One of the strengths of this book is our view of Omer Pasha. We see him from many perspectives – the Bosnian leaders, the Bosnian people, his wife, his staff and various others. They all have a decidedly mixed view of him, by no means always positive. Some examples will give an idea. Omer Pasha decides to have his portrait done. The locals are outraged as this is contrary to Islamic teachings but he is indifferent or even ignorant of their views. Vjekoslav Karas is hired for the purpose. (We follow Karas’ story in some detail, one of the many characters in the book whose story we follow in detail.)
While he is actually drawing and painting Omer Pasha – and it takes some time till we get to that point – we follow the thoughts of both men. Karas is in something of a trance, focussing entirely on his work and unconcerned about the overweening power of his subject. Pasha, meanwhile, is initially furious that the painter – a mere painter – is not showing the respect that he, Pasha, merits. However, he gradually calms down and gradually drifts into his own daydream, namely his early life, about which we learn his own perception of himself, and also how and why he left Austria.
Another example concerns Ahmet Aga, who works for the Pasha. What his exact title is, is not clear but we do know that one of his roles is procuring young girls and boys for the sexually ravenous Pasha (despite the fact that his wife is there). Ahmet Aga is a hard man but even he is disgusted by this work he has to do.
One of the stories ends in tragedy when one of the Pasha’s staff falls in love with a woman, who rejects him out of hand. Things go from bad to worse and the whole business ends tragically.
Bosnia is left almost destitute by the actions of Omer Pasha and his men but he seems indifferent to this. Eventually, of course he leaves. Surprisingly, this is a bad time for him, When he is called up to suppress a rebellion, the Sultan and other Istanbul dignitaries praise and shower him with gifts. However, as the rebellion is gradually suppressed, the praise is reduced and tongues start wagging. He soon falls out of favour, till the next time he is needed.

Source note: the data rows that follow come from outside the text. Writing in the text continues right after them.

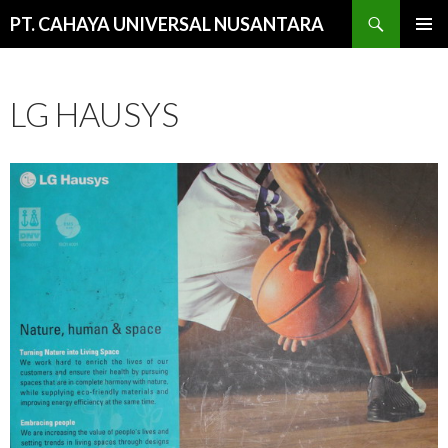
Cari
PT. CAHAYA UNIVERSAL NUSANTARA
LANGSUNG
MENU
KE
UTAMA
ISI
LG HAUSYS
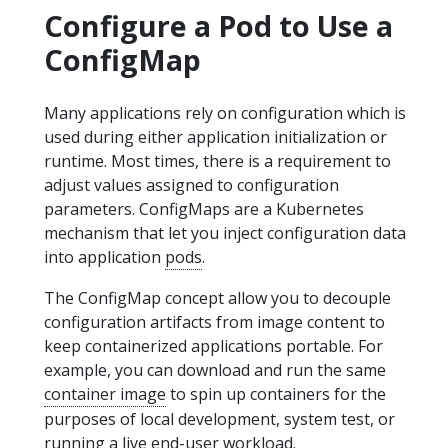
Configure a Pod to Use a
ConfigMap
Many applications rely on configuration which is
used during either application initialization or
runtime. Most times, there is a requirement to
adjust values assigned to configuration
parameters. ConfigMaps are a Kubernetes
mechanism that let you inject configuration data
into application
pods
.
The ConfigMap concept allow you to decouple
configuration artifacts from image content to
keep containerized applications portable. For
example, you can download and run the same
container image
to spin up containers for the
purposes of local development, system test, or
running a live end-user workload.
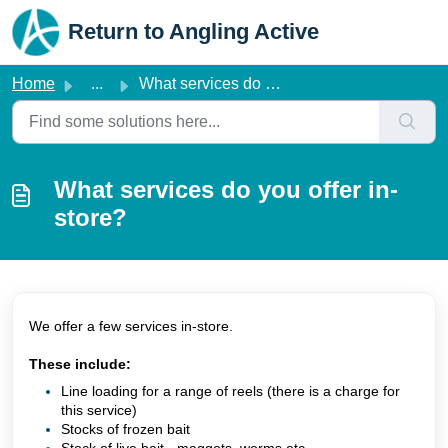
Skip to main content
Return to Angling Active
Home
...
What services do you offer in-store?
What services do you offer in-
store?
We offer a few services in-store.
These include:
Line loading for a range of reels (there is a charge for
this service)
Stocks of frozen bait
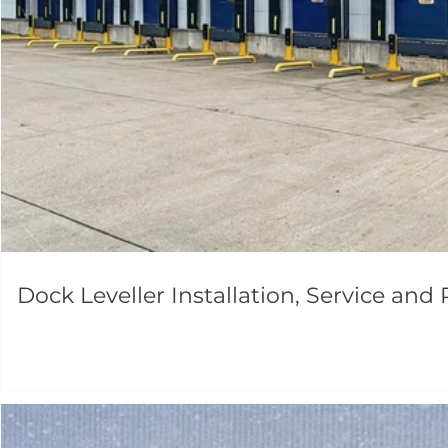
Dock Leveller Installation, Service and 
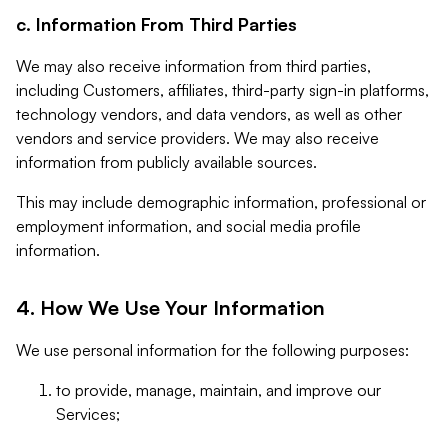
c. Information From Third Parties
We may also receive information from third parties,
including Customers, affiliates, third-party sign-in platforms,
technology vendors, and data vendors, as well as other
vendors and service providers. We may also receive
information from publicly available sources.
This may include demographic information, professional or
employment information, and social media profile
information.
4. How We Use Your Information
We use personal information for the following purposes:
to provide, manage, maintain, and improve our
Services;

While there is not a unifying plot to this book, except, of course, for the stay of the Pasha and his troops in Bosnia and their actions while there, we do learn a lot about various individuals and also about the Pasha himself. Andrić was Bosnian so he clearly is not objective in his telling. We learn that not only is the Pasha a turncoat, a sexual monster and devious, His policy is deceit.
He kept to the unwritten Istanbul principle, which he had brought to perfection: for the lie to be complete and useful as an instrument in the battle, the truth had to be hidden, nothing should be definitive or dependable. Thus everything would remain uncertain, everything could always be revoked or altered, even what had been said, formally promised or signed, even if it had been carried out.
Morality is not to be found. His wife, who has good reason to condemn him, says Yes, killing and lechery! Because everything in this house is infected with foul, profane lechery: timber and stone and every last rag; bread and water and air are infected with it; and lechery kills, it must kill, for it’s the same as death, unnatural, shameful. Gossip is the order of the day: an invisible web of intrigue, slander, whispering and, particularly malicious gossip was constantly being woven, tangled, untangled and woven anew. In short, for Andrić, the Pasha was not good for Bosnia and probably not good for the Ottoman Empire.
While not perhaps of the same calibre as his earlier works, this is still a fine novel, not least for giving us a detailed portrait of nineteenth century Bosnia under occupation. It is full of colourful stories. We learn that many of the people who support the Ottoman Empire – the Pasha, his wife, the painter and many of his staff – are not Turks but originally come from the West, or at least from Europe. We learn that morality was low, that lying, deceit and hypocrisy have been around for many years and that Eastern Europe has had a long history of suffering.